* _TASK ITEM_
Please copy the records below, swapping every "pictured here" for "in the photo" and changing nothing else. Leave the pictures out of your answer.

* _SOURCE RECORDS_
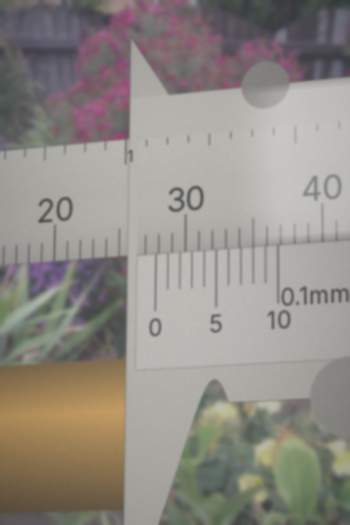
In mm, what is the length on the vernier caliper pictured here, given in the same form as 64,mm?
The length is 27.8,mm
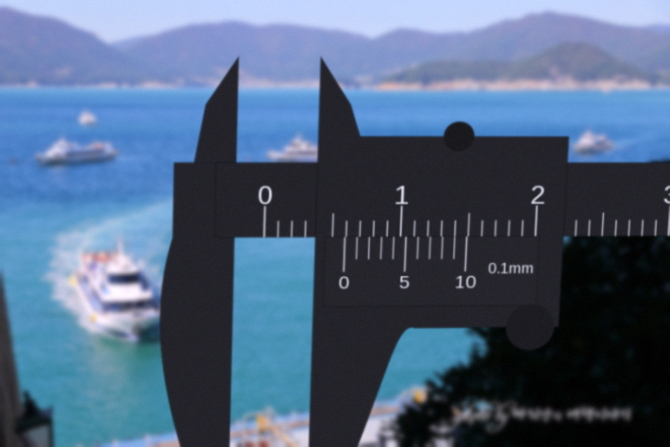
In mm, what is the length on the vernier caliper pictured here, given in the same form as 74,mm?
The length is 5.9,mm
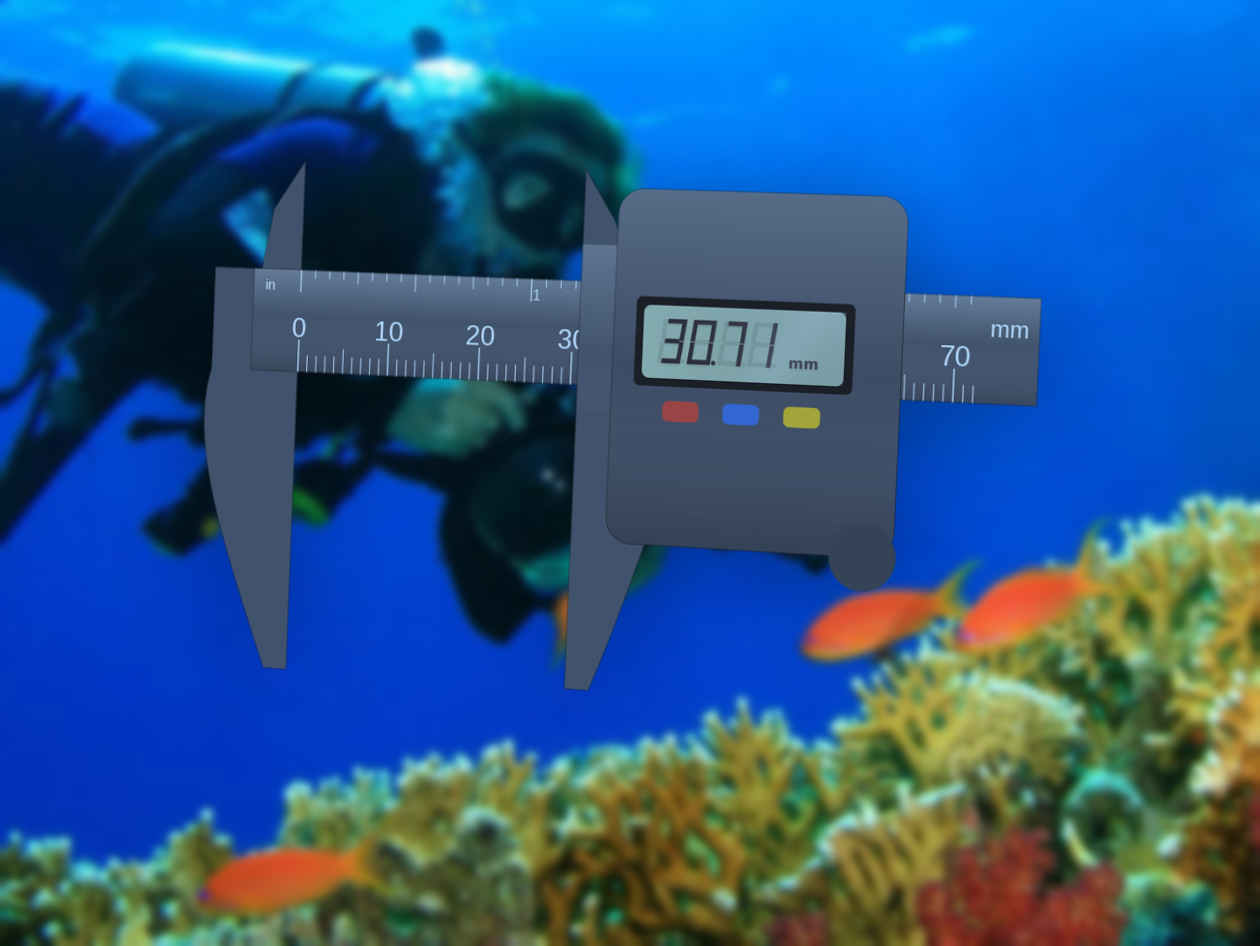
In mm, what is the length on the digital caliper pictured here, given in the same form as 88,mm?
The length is 30.71,mm
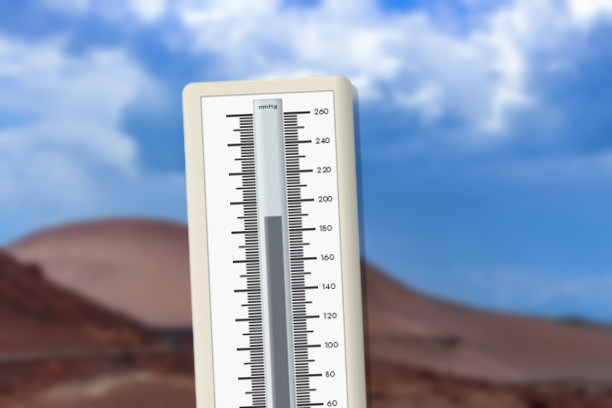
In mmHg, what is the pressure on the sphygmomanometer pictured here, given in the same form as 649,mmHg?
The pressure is 190,mmHg
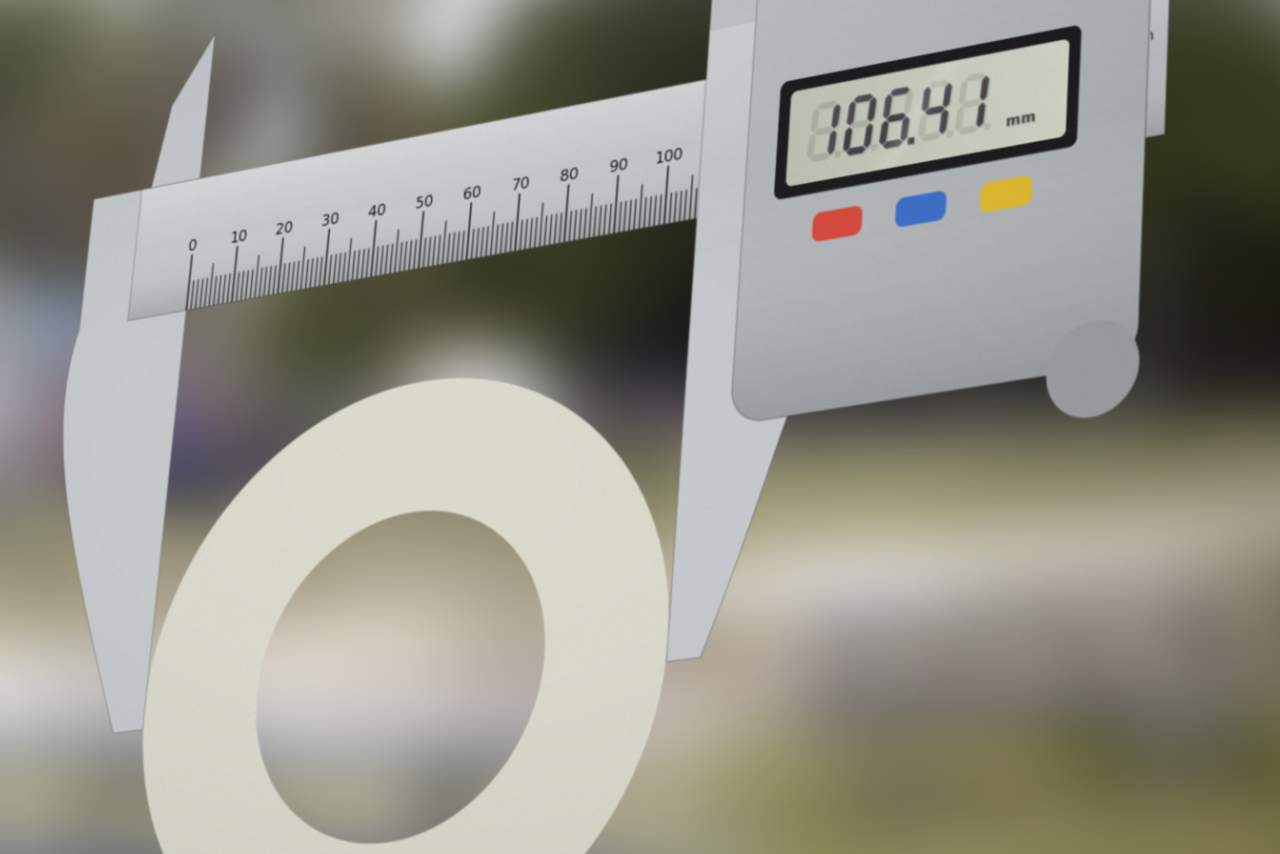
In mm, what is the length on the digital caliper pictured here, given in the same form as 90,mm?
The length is 106.41,mm
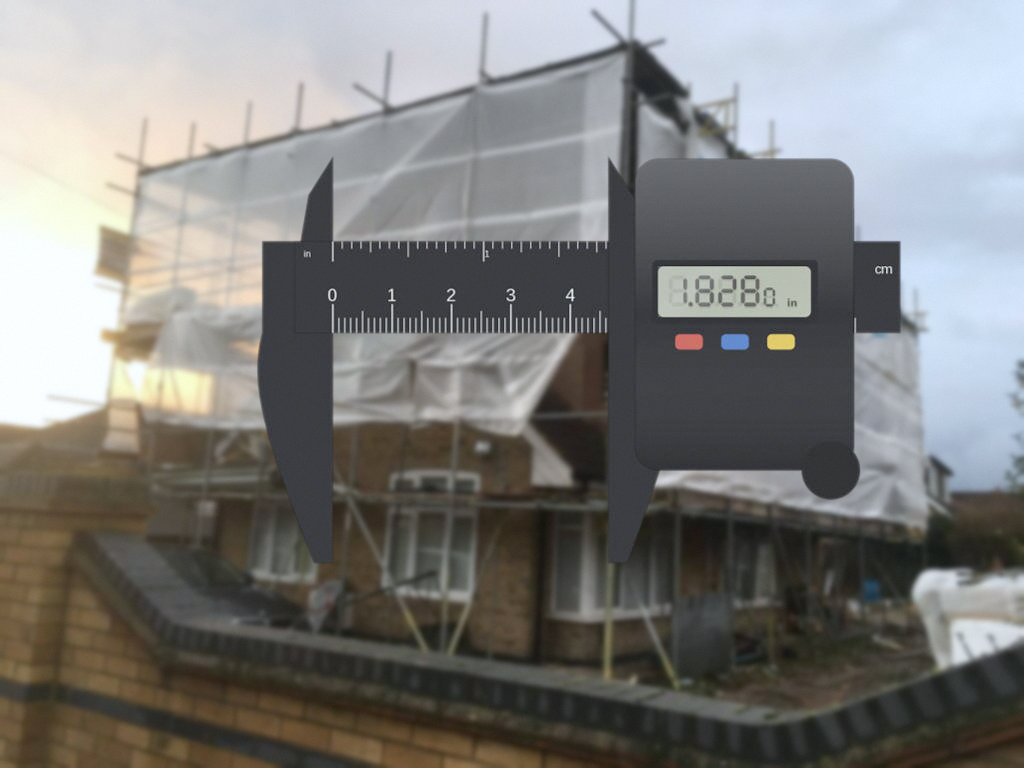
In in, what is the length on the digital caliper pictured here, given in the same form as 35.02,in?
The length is 1.8280,in
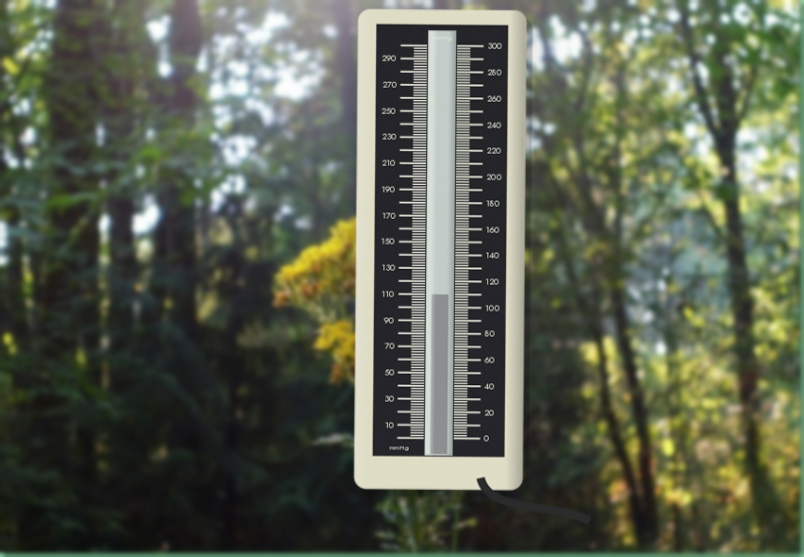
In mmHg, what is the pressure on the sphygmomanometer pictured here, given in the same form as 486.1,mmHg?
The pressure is 110,mmHg
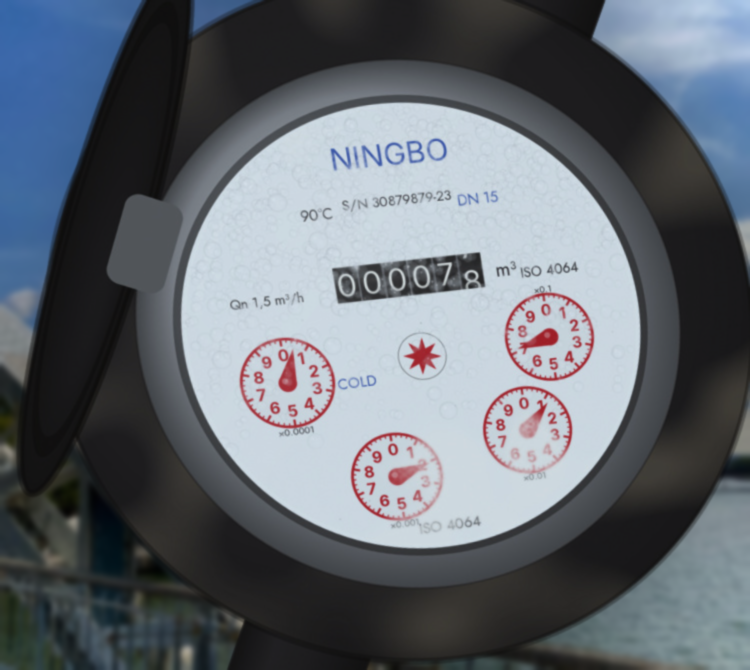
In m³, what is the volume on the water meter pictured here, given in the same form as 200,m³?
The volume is 77.7120,m³
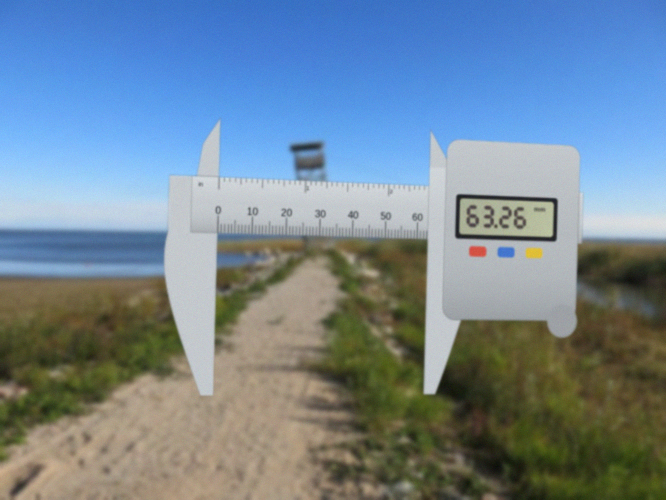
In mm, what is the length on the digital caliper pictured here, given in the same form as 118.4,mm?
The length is 63.26,mm
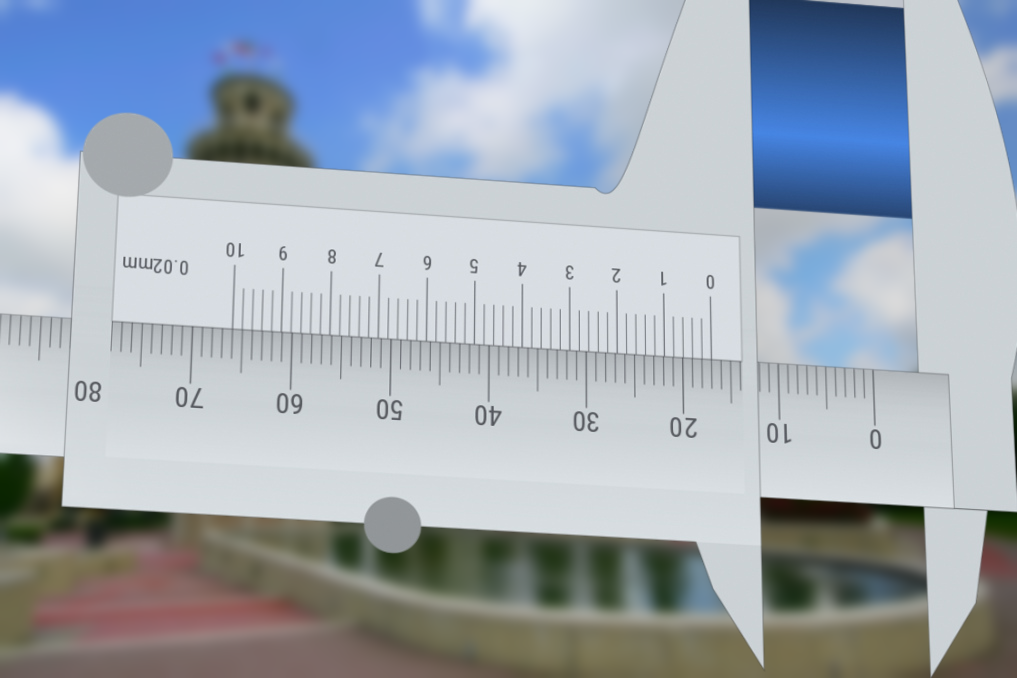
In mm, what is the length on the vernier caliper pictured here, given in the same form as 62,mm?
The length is 17.0,mm
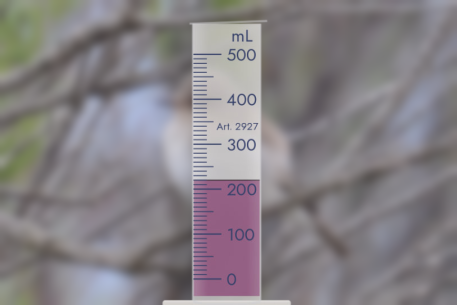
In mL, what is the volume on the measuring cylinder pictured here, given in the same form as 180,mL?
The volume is 220,mL
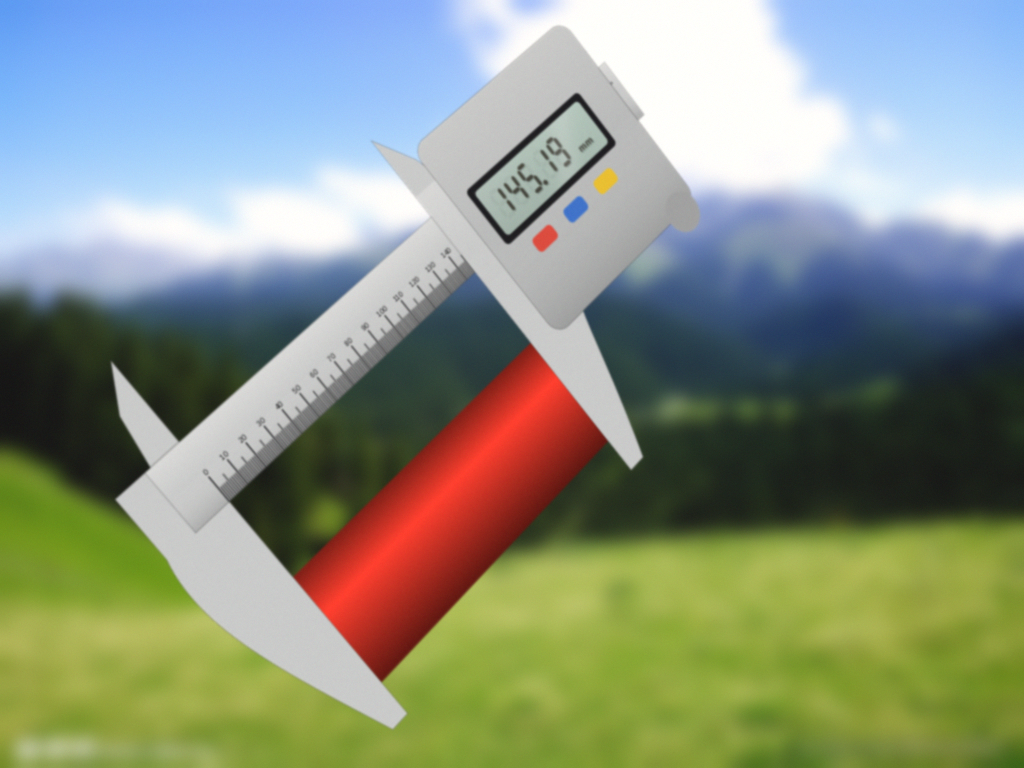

* _RESULT OF THIS EXERCISE_
In mm, what is the length on the vernier caliper in the photo, given in the same form as 64,mm?
The length is 27.8,mm
In mm, what is the length on the vernier caliper in the photo, given in the same form as 74,mm?
The length is 5.9,mm
In mm, what is the length on the digital caliper in the photo, given in the same form as 88,mm?
The length is 30.71,mm
In mmHg, what is the pressure on the sphygmomanometer in the photo, given in the same form as 649,mmHg?
The pressure is 190,mmHg
In mm, what is the length on the digital caliper in the photo, given in the same form as 90,mm?
The length is 106.41,mm
In in, what is the length on the digital caliper in the photo, given in the same form as 35.02,in?
The length is 1.8280,in
In mmHg, what is the pressure on the sphygmomanometer in the photo, given in the same form as 486.1,mmHg?
The pressure is 110,mmHg
In m³, what is the volume on the water meter in the photo, given in the same form as 200,m³?
The volume is 77.7120,m³
In mm, what is the length on the digital caliper in the photo, given in the same form as 118.4,mm?
The length is 63.26,mm
In mm, what is the length on the vernier caliper in the photo, given in the same form as 62,mm?
The length is 17.0,mm
In mL, what is the volume on the measuring cylinder in the photo, given in the same form as 180,mL?
The volume is 220,mL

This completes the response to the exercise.